De kantonrechter gaat uit van de volgende – voor de beoordeling van dit geschil van belang zijnde – gebeurtenissen zoals deze door [Verzoekster] zijn beschreven. Deze toedracht is door het Waarborgfonds niet, in elk geval niet gemotiveerd, betwist:

[Verzoekster] liep op 24 december 2013 op de parkeerplaats van het afhaaldepot van IKEA in Utrecht. Zij liep langs een auto waar een haar onbekende bestuurster aan het inladen was. Voor zij langs deze auto liep heeft [Verzoekster] gevraagd of dat kon. Nadat de bestuurster dit bevestigd had liep [Verzoekster] langs de auto en op het zelfde moment werd door de bestuurster de achterklep van de auto dichtgegooid. Deze kwam terecht op het sleutelbeen van [Verzoekster]. De bestuurster is direct weggereden zonder haar identiteit kenbaar te maken en niemand heeft het kenteken van de auto opgenomen. [Verzoekster] heeft als gevolg van deze gebeurtenissen haar sleutelbeen gebroken.

3.2. 
Tussen partijen is in geschil of het hiervoor beschreven voorval valt onder de dekking van artikel 25 van de WAM. In dit artikel is onder meer bepaald dat een benadeelde een verzoek om schadevergoeding kan indienen bij het Waarborgfonds wanneer niet kan worden vastgesteld wie de aansprakelijke persoon is.
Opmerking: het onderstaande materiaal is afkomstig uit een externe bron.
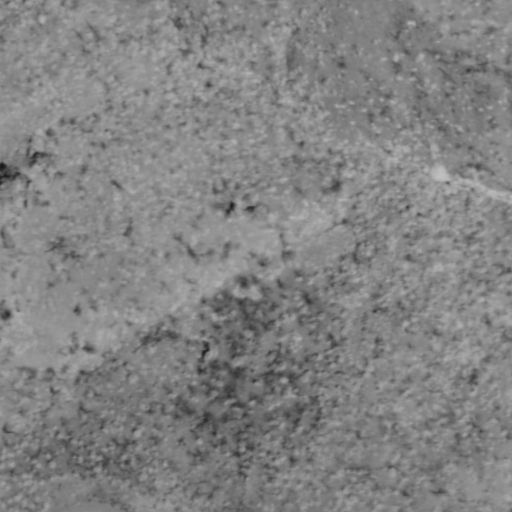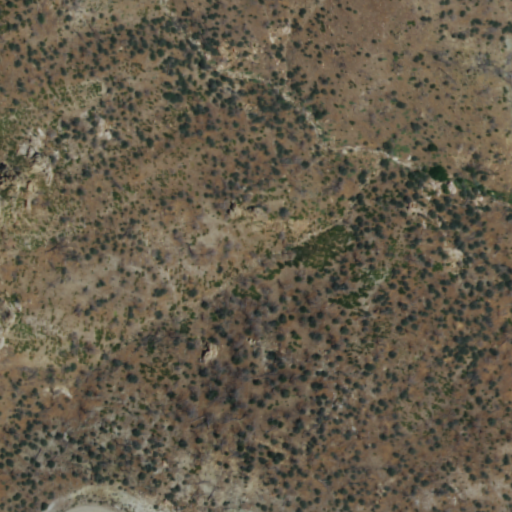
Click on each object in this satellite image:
road: (90, 506)
road: (98, 511)
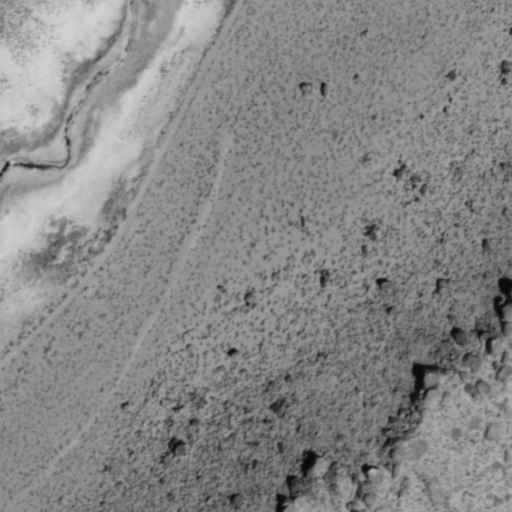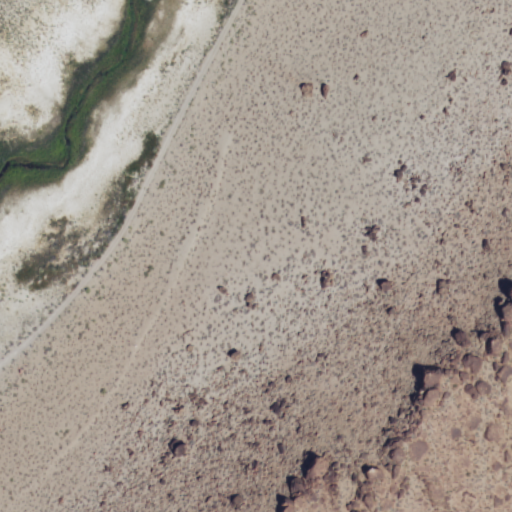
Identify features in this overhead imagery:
road: (129, 184)
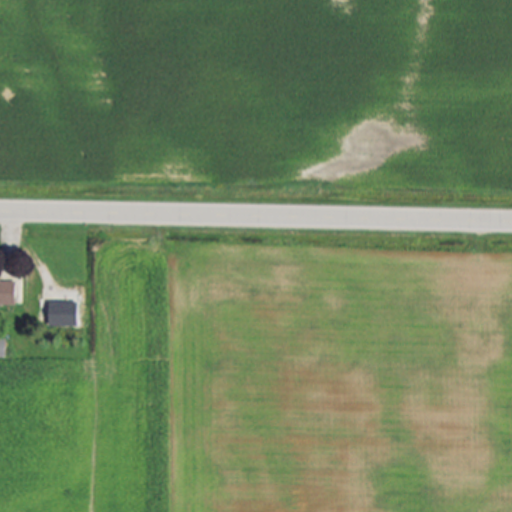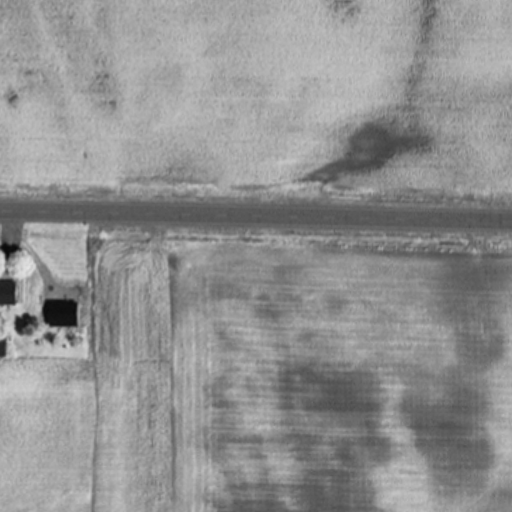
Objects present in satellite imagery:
road: (255, 217)
road: (10, 239)
building: (9, 292)
building: (9, 293)
building: (66, 314)
building: (4, 347)
building: (3, 348)
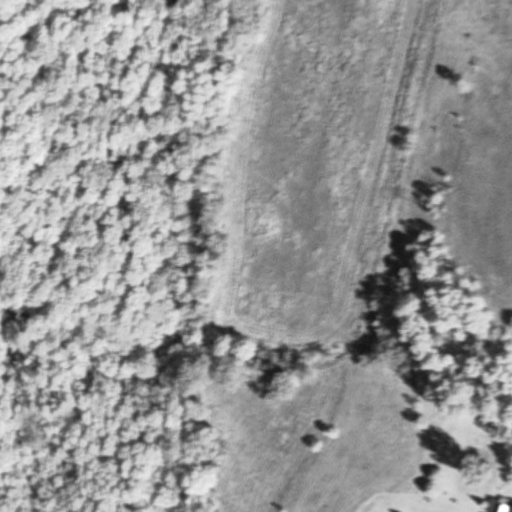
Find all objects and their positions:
building: (496, 505)
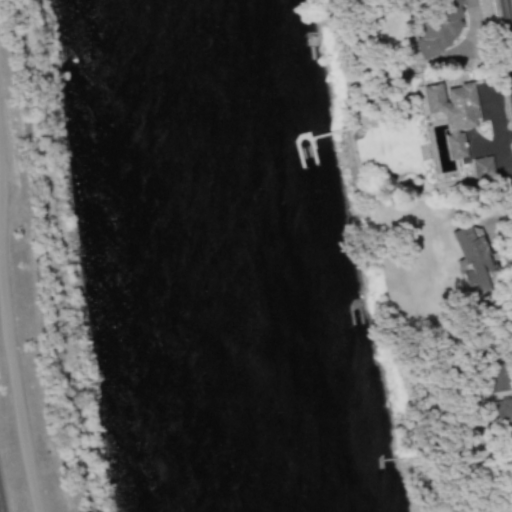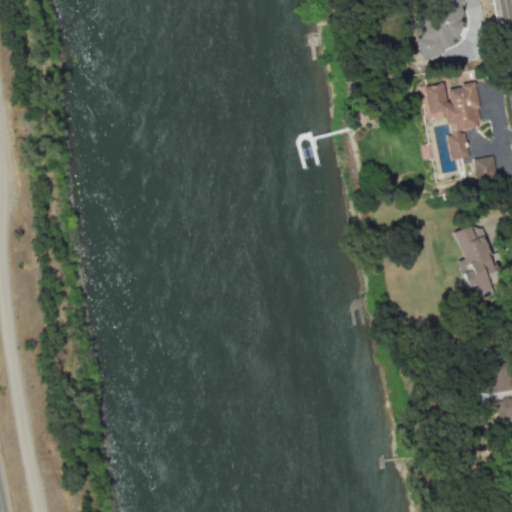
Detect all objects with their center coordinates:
road: (509, 15)
building: (452, 112)
building: (452, 113)
building: (482, 169)
building: (482, 169)
river: (242, 256)
building: (472, 259)
building: (472, 259)
road: (15, 389)
building: (504, 411)
building: (504, 412)
road: (0, 510)
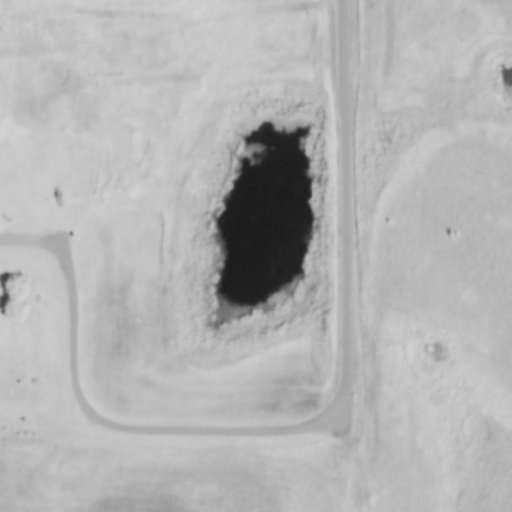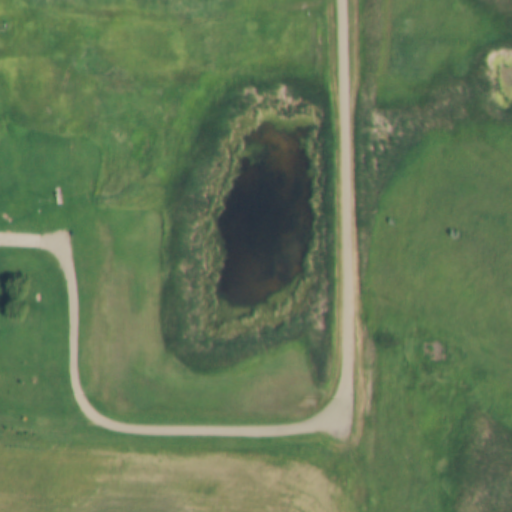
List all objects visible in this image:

Voor de toepassing van dit artikel is op grond van artikel 3 lid 1 van de WAM vereist dat het gaat om aansprakelijkheid voor schade die is veroorzaakt in het verkeer. In dit geval verschillen partijen van mening over de vraag of de bestuurster van de auto die de door [Verzoekster] gestelde schade heeft veroorzaakt, toen deze schade werd toegebracht deelnam aan het verkeer. Op grond van de hierna volgende overwegingen is dat naar het oordeel van de kantonrechter niet het geval.

3.3. 
De doelstelling van de WAM is adequate bescherming te bieden aan degenen die als gevolg van gevaren van het gemotoriseerd verkeer schade ondervinden. Voor de omvang van de door de WAM beoogde dekking kan daarom als maatstaf worden genomen dat het motorrijtuig aan het verkeer deelneemt en dat er oorzakelijk verband is tussen het aan het verkeer deelnemen en de schade. In dit geval stond de auto geparkeerd. De bestuurster stond bij de auto en deed de achterklep dicht. Omdat zich dit afspeelde op het parkeerterrein bij het goederendepot van IKEA neemt de kantonrechter aan dat de bestuurster daar spullen heeft opgehaald of weggebracht en deze heeft in- of uitgeladen. Het dichtslaan van een achterklep van een auto en de mogelijke schadelijke gevolgen daarvan is op zichzelf niet het gevaar waartegen de WAM beoogt bescherming te bieden. Uit de Memorie van Toelichting (MvT) bij artikel 3 van de WAM (Kamerstukken II 1976 – 1977, 14 281, nr. 3, p. 16-17) volgt weliswaar dat schade die wordt veroorzaakt door een geparkeerde auto onder de dekking van de WAM kan vallen, maar naar het oordeel van de kantonrechter is daarvoor in deze zaak onvoldoende aanleiding. In de MvT staat dat de term “in het verkeer” niet zó beperkt moet worden opgevat, dat daaronder alleen wordt begrepen schade die door het verzekerd motorrijtuig wordt toegebracht wanneer het zelf in beweging is, maar uit het daarbij gegeven voorbeeld van schade veroorzaakt door een stilstaand motorrijtuig dat verkeerd was geparkeerd, blijkt dat voor de toepasselijkheid van de WAM ook bij een stilstaand motorrijtuig een relatie moet bestaan tussen de deelname in het verkeer (het fout parkeren) en de schade die daaruit is voortgevloeid. Een dergelijke relatie ontbreekt naar het oordeel van de kantonrechter in de situatie de in dit geschil aan de orde is, waarbij de handelingen die de bestuurster verrichtte geen verband hielden met deelname aan het verkeer. Dat er goederen werden ingeladen in een auto waarmee de bestuurster nadat zij deze handelingen had voltooid aan het verkeer is gaan deelnemen, is daarvoor onvoldoende.

3.4. 
Nu de vordering van [Verzoekster] reeds moet worden afgewezen omdat niet is voldaan aan het vereiste dat de schade is veroorzaakt in het verkeer als bedoeld in artikel 3 van de WAM, komt de kantonrechter niet toe aan de beoordeling van de vraag of [Verzoekster] heeft voldaan aan de in artikel 25 lid 1 sub a WAM gestelde eis dat [Verzoekster] datgene heeft gedaan wat redelijkerwijs van haar kan worden verwacht ter vaststelling van de identiteit van de aansprakelijke persoon.